De SP-fractie verneemt graag op welk moment evaluaties van dit voorstel zijn gepland.

Op grond van artikel 16 van het voorstel zal door de Minister van Infrastructuur en Milieu (hierna: I en M) binnen vijf jaar na de inwerkingtreding van de wet een verslag over de doeltreffendheid en de effecten van de Kaderwet subsidies I en M in de praktijk aan het Parlement worden gezonden.

Het Ministerie van Binnenlandse Zaken en Koninkrijksrelaties (hierna: BZK) heeft al ruime ervaring opgedaan met een departementale wet inzake de verstrekking van subsidies, namelijk met de huidige Wet overige BZK-subsidies en daarvóór de Wet overige BiZa-subsidies. Een afzonderlijke evaluatieverplichting voor de gewijzigde Wet overige BZK-subsidies wordt dan ook niet nodig geacht. Uiteraard geldt wel artikel 4:24 van de Algemene wet bestuursrecht waaruit volgt dat subsidies die op een wettelijk voorschrift berusten ten minste eenmaal in de vijf jaren moeten worden geëvalueerd.

1. Aanleiding

De leden van de SP-fractie vragen, nu de datum van inwerkingtreding is verstreken, wat de nieuwe datum van inwerkingtreding zal worden.

Het voorstel treedt op een bij koninklijk besluit te bepalen tijdstip in werking (zie het voorgestelde artikel 17). Met een derde nota van wijziging bij het voorstel wordt voorgesteld om de inwerkingtredingsbepaling zodanig aan te passen dat de artikelen van het wetsvoorstel op verschillende tijdstippen in werking kunnen treden. Daardoor wordt het mogelijk dat de betrokken ministeries zelf bepalen op welk tijdstip zij de voor hen relevante delen van het wetsvoorstel in werking laten treden. De betrokken ministeries streven er naar om de voor hen relevante delen van het voorstel zo spoedig mogelijk in werking te laten treden.

De SP-fractie verzoekt nadrukkelijk om het vaststellen van uitvoeringsbepalingen in een algemene maatregel van bestuur (AMvB) subsidies I&M voor te leggen aan de leden van de Tweede Kamer. De leden van de fractie van de SP verwachten behoefte te hebben te reageren naar aanleiding van de voorstellen welke gedaan zullen worden over bijvoorbeeld het aangescherpte beleid ten aanzien van misbruik en oneigenlijk gebruik van subsidies.

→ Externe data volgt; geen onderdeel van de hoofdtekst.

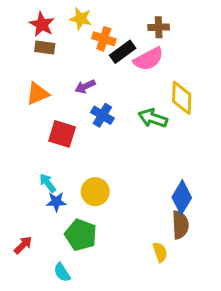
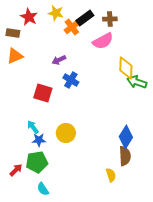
orange cross: (104, 39) -> (72, 27), turned 35
brown rectangle: (45, 47) -> (13, 33), moved
black rectangle: (123, 52) -> (85, 18), moved
orange triangle: (37, 94) -> (15, 56), moved
green arrow: (153, 118) -> (137, 82), moved
green pentagon: (81, 235) -> (37, 162), moved, turned -30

Het voorstel beoogt een kaderwet inzake subsidies voor I en M vast te stellen. Het voorstel voor een kaderwet voor I en M sluit zoveel mogelijk aan bij de reeds bestaande kaderwet inzake subsidies van voormalig Verkeer en Waterstaat (V en W). In die kaderwet van V en W en ook in de kaderwetten inzake subsidieverstrekking van andere departementen (bijvoorbeeld van BZK, voormalig EZ en voormalig LNV) is niet voorgeschreven dat een ontwerp van een AMvB, gebaseerd op die wetten, wordt voorgelegd aan het parlement.

Naar mijn oordeel is er ook in dit geval geen reden een dergelijke procedure op te nemen, gelet ook op het uitgangspunt dat in de wet geen formele betrokkenheid van het parlement bij gedelegeerde regelgeving wordt geregeld (aanwijzing 35 van de Aanwijzingen voor de regelgeving).

Het wetsvoorstel bevat wel een evaluatieverplichting (artikel 16) ten aanzien van de Kaderwet subsidies I en M. Naar aanleiding van die evaluatie kan de Tweede Kamer zich uitspreken over een AMvB inzake subsidies.

Daarbij is het volgende nog van belang. Ten aanzien van het aangescherpte beleid inzake misbruik en oneigenlijk gebruik van subsidies wil ik ook verwijzen naar het door uw Kamer op 28 juni jl. aanvaarde wetsvoorstel Wet bestuurlijke boete meldingsplichten door ministers verstrekte subsidies (Kamerstukken 32 838) dat thans bij de Eerste Kamer aanhangig is. Dat voorstel zal ook van toepassing worden op subsidies verstrekt op grond van de kaderwetten voor I en M en BZK. Met het wetsvoorstel Wet bestuurlijke boete meldingsplichten door ministers verstrekte subsidies wordt beoogd een adequaat sanctie-instrumentarium te ontwikkelen als het sluitstuk van een evenwichtig stelsel waarin recht wordt gedaan aan het belang van een terugtredende overheid die kiest voor «high trust» en het belang van naleving en handhaving.

De SP-fractie heeft behoefte aan een toelichting op welke wijze naast standaardisering en uniformering de mogelijkheid van maatwerk een plek krijgt.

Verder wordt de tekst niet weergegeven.